かつて中国では、「もうご飯を食べた?」と挨拶代わりに使われた時代があった。やっと深刻な食糧不足から脱したばかりの1980年代、食卓に様々な種類のおかずが並び始めた時期のことだ。人々が顔を合わせれば、話題の中心は食事。それが人々の最大の関心事だった。
まさに挨拶が世相を反映していたわけが、都市封鎖から1か月半が過ぎた武漢市でも、新たな挨拶の流行が生まれていた。
「もう、PCR検査は受けた?」である。
この挨拶の背景にあるのは、4月から中国で行われた、とんでもない量の「大量検査」だ。4月8日、封鎖が解除されるのと前後して武漢で6人の新規感染者が発見された。これを重く見た当局は、およそ900万人を対象にPCR検査を行うことを決断、実行したのである。
およそ20日間で検査を終えた人数は990万人に達した。感染封じ込めの対応としては、凄まじいレベルの話題だが、不思議なことに日本ではほとんどニュースにもなっていない。
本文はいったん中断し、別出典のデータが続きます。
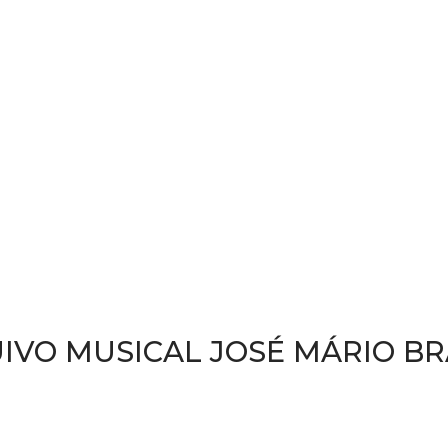
IVO MUSICAL JOSÉ MÁRIO B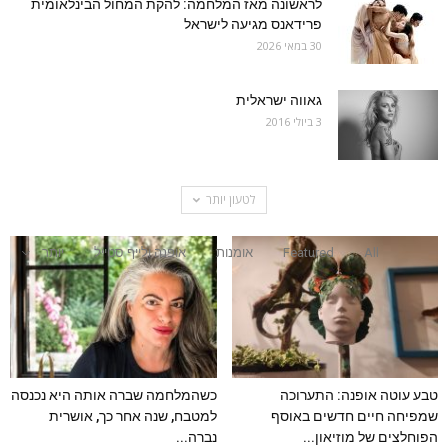
לראשונה מאז המלחמה: להקת המחול הבינלאומית
פרידאנס מגיעה לישראל
30 במאי 2026
גאווה ישראלית
3 ביולי 2016
לטעון יותר
All
Featured
אומנות
אופנה ולייף סטייל
יותר
טבע עוטה אופנה: התערוכה
כשהמלחמה שברה אותה היא נכנסה
שמפיחה חיים חדשים באוסף
למטבח, שנה אחר כך, אושרית
הפוחלצים של מוזיאון...
נברה...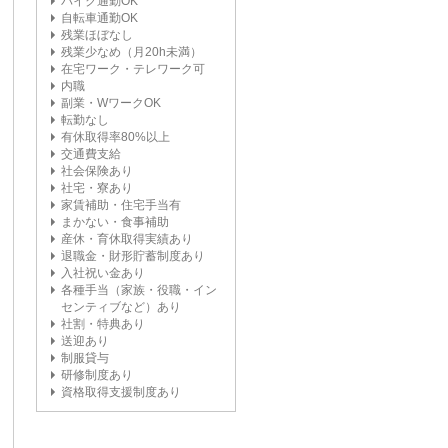
バイク通勤OK
自転車通勤OK
残業ほぼなし
残業少なめ（月20h未満）
在宅ワーク・テレワーク可
内職
副業・WワークOK
転勤なし
有休取得率80%以上
交通費支給
社会保険あり
社宅・寮あり
家賃補助・住宅手当有
まかない・食事補助
産休・育休取得実績あり
退職金・財形貯蓄制度あり
入社祝い金あり
各種手当（家族・役職・イン
センティブなど）あり
社割・特典あり
送迎あり
制服貸与
研修制度あり
資格取得支援制度あり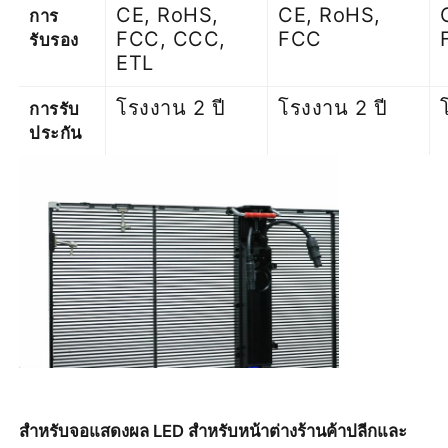
CE, RoHS,
CE, RoHS,
การ
FCC, CCC,
FCC
รับรอง
ETL
โรงงาน 2 ปี
โรงงาน 2 ปี
การรับ
ประกัน
สำหรับจอแสดงผล LED สำหรับหน้าต่างร้านค้าปลีกและ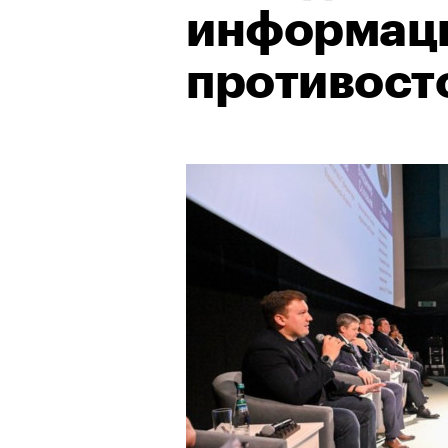
информац
противост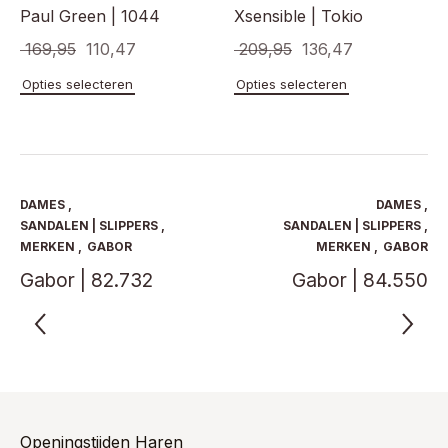
Paul Green | 1044
Xsensible | Tokio
Oorspronkelijke
Huidige
Oorspronkelijke
Huidige
169,95
110,47
209,95
136,47
prijs
prijs
prijs
prijs
Dit
Dit
Opties selecteren
Opties selecteren
product
product
was:
is:
was:
is:
heeft
heeft
€ 169,95.
€ 110,47.
€ 209,95.
€ 136,47.
meerdere
meerde
variaties.
variaties
Deze
Deze
optie
optie
DAMES
,
DAMES
,
kan
kan
SANDALEN | SLIPPERS
,
SANDALEN | SLIPPERS
,
gekozen
gekoze
MERKEN
,
GABOR
MERKEN
,
GABOR
worden
worden
Gabor | 82.732
Gabor | 84.550
op
op
de
de
productpagina
product
Openingstijden Haren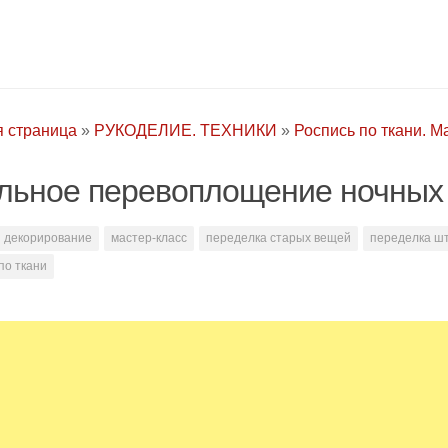
я страница
»
РУКОДЕЛИЕ. ТЕХНИКИ
»
Роспись по ткани. М
льное перевоплощение ночных
декорирование
мастер-класс
переделка старых вещей
переделка ш
по ткани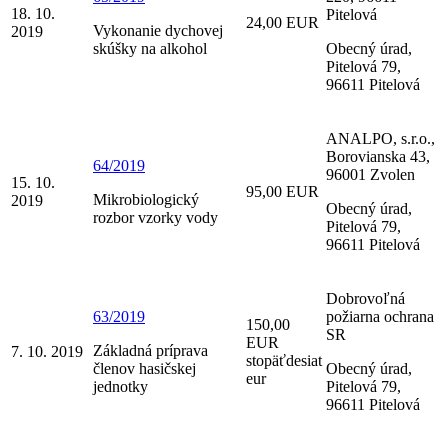
18. 10.
Pitelová
24,00 EUR
Vykonanie dychovej
2019
skúšky na alkohol
Obecný úrad,
Pitelová 79,
96611 Pitelová
ANALPO, s.r.o.,
Borovianska 43,
64/2019
96001 Zvolen
15. 10.
95,00 EUR
Mikrobiologický
2019
Obecný úrad,
rozbor vzorky vody
Pitelová 79,
96611 Pitelová
Dobrovoľná
63/2019
požiarna ochrana
150,00
SR
EUR
Základná príprava
7. 10. 2019
stopäťdesiat
členov hasičskej
Obecný úrad,
eur
jednotky
Pitelová 79,
96611 Pitelová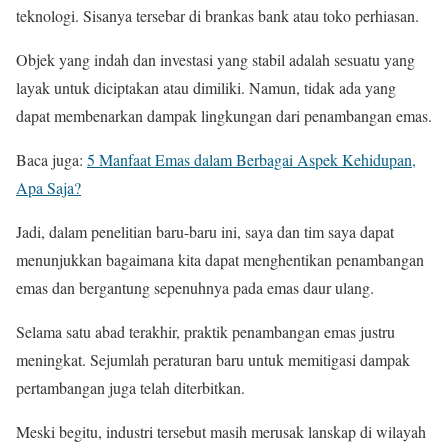
teknologi. Sisanya tersebar di brankas bank atau toko perhiasan.
Objek yang indah dan investasi yang stabil adalah sesuatu yang
layak untuk diciptakan atau dimiliki. Namun, tidak ada yang
dapat membenarkan dampak lingkungan dari penambangan emas.
Baca juga:
5 Manfaat Emas dalam Berbagai Aspek Kehidupan,
Apa Saja?
Jadi, dalam penelitian baru-baru ini, saya dan tim saya dapat
menunjukkan bagaimana kita dapat menghentikan penambangan
emas dan bergantung sepenuhnya pada emas daur ulang.
Selama satu abad terakhir, praktik penambangan emas justru
meningkat. Sejumlah peraturan baru untuk memitigasi dampak
pertambangan juga telah diterbitkan.
Meski begitu, industri tersebut masih merusak lanskap di wilayah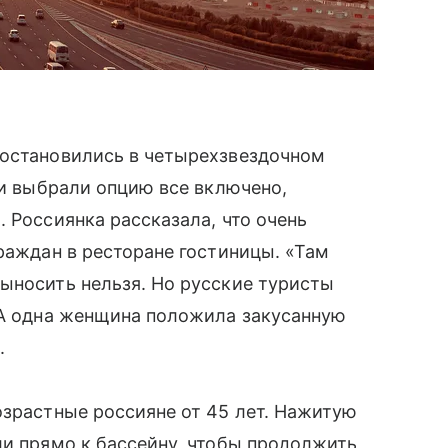
 остановились в четырехзвездочном
ни выбрали опцию все включено,
 Россиянка рассказала, что очень
граждан в ресторане гостиницы. «Там
ыносить нельзя. Но русские туристы
 А одна женщина положила закусанную
.
озрастные россияне от 45 лет. Нажитую
ли прямо к бассейну, чтобы продолжить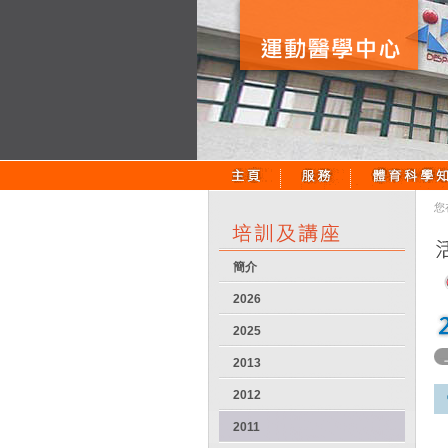
您
簡介
2026
2025
2013
2012
2011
おそらく中国のすることに信頼がおけないのか、政治体制が違い過ぎて日本が参考にすべきケースではないと判断されているのか。
だが後者の理由だとすれば、参考にならないはずはない。
例えば、改めてほぼ全市民にPCR検査を行ったことによって確認された無症状感染者に関する情報だ。990万人のなかで無症状感染者は300人であった。これは一つの目安になろう。